Where do members want to be? Only 2 want to stay with manual workflows. Seven want hybrid, and 12 want fully automated deposit workflows.
Workflow development and deposit automation is already the single most common current initiative, cited by 8 of the 12 institutions. Members are actively working on born-digital and AV pipelines, scheduled deposit cycles, and direct APTrust ingest integrations. This is a community that knows where it needs to go and is doing the work to get there.
What's Working: Strengths Across the Community
When we asked members to describe their digital preservation strengths, three themes dominated:
- Administrative support (8 of 12 institutions): Leadership buy-in, dean and AD backing, and active institutional commitment to digital preservation. This matters enormously; programs without it struggle to sustain momentum through staffing changes and budget cycles.
- Dedicated staffing (7 of 12): Dedicated digital preservation positions, committed individuals, or specialist units. Many institutions noted that having even one person whose job is explicitly about digital preservation changes what's possible.
- Technical expertise (5 of 12): In-house knowledge of preservation systems, formats, and workflows.
These strengths aren't evenly distributed. Some institutions have all three; others are building toward them. The community itself is a resource for that capacity-building.
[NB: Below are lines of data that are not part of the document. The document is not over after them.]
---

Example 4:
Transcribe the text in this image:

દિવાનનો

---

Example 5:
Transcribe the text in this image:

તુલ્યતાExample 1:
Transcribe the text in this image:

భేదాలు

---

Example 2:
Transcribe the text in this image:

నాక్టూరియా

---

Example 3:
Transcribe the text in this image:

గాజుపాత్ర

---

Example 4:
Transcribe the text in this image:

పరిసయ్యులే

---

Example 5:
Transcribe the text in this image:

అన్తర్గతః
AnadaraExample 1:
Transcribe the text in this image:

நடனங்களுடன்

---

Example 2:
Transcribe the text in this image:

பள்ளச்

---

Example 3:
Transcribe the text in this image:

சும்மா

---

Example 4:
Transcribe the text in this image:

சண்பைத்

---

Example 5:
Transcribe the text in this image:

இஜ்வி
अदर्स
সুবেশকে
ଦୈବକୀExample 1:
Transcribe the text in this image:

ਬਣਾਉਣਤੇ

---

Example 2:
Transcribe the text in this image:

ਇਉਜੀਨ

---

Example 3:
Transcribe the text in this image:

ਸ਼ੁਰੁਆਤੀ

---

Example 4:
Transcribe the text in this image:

What's Hard: Shared Pressures
Six of the 12 publicly sharing institutions reported at least one significant challenge in the past 12 months affecting their digital preservation program, a figure consistent with the broader landscape of budget pressures and staffing constraints across academic libraries.
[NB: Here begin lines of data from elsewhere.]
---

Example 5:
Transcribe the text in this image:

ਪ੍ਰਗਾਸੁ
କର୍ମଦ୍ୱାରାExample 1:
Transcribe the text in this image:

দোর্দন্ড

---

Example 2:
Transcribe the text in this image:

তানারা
The most commonly cited resource needs centered on staffing and funding. Members described lean teams that must reliably characterize, move, and verify content, often with tools built around that constraint. Format identification and transfer tools are the most frequently reported across the community, followed by forensics and ingest tools. Three institutions also rely on custom in-house systems.
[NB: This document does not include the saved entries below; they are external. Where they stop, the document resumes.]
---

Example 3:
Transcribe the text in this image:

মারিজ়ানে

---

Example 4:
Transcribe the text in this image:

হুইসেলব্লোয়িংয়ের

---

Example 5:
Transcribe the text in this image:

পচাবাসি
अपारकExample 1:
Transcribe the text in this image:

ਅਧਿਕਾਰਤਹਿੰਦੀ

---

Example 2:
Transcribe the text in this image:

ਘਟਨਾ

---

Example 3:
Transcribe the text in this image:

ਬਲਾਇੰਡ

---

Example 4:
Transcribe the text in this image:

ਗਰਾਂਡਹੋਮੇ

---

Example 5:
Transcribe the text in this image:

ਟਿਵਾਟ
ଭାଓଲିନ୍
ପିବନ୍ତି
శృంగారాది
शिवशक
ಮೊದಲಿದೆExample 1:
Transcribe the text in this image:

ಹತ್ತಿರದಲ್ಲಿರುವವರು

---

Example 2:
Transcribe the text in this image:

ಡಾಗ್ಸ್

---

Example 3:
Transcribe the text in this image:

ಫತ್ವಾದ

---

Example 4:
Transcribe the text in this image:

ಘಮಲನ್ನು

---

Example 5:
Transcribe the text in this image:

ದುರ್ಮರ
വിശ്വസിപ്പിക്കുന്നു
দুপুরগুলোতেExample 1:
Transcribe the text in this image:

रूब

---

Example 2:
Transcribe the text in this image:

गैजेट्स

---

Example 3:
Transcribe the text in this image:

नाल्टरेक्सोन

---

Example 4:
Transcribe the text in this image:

Current initiatives beyond workflow development include expanding APTrust coverage to include institutional repositories, ETDs, journals, and born-digital archives (6 institutions); policy planning and gap analysis (5); repository migration or rebuilding (3); and large digitization and preservation standards projects (2).
A Connected Community
APTrust members don't operate in isolation. Among the 12 publicly sharing institutions, participation in other digital preservation organizations was widespread: 10 belong to NDSA, 7 to CLOCKSS, 5 to Portico, 4 to the Global LOCKSS Alliance, 3 to Perma.cc, and 3 to regional Private LOCKSS Networks. Individual institutions also participate in the BitCurator Consortium, the Internet Archive, and the Digital Preservation Coalition.
This breadth of affiliation isn't redundancy; it reflects a community that takes preservation seriously enough to invest in multiple layers of infrastructure, shared knowledge, and professional development.
See the Full Dashboard
The interactive public dashboard, with charts for every section above, is available at: https://aptrust.org/wp-content/uploads/2026/census_2026.html
Results shown there represent only institutions that explicitly permitted public aggregate and analysis sharing. Individual institution data remains private per each member's stated preferences.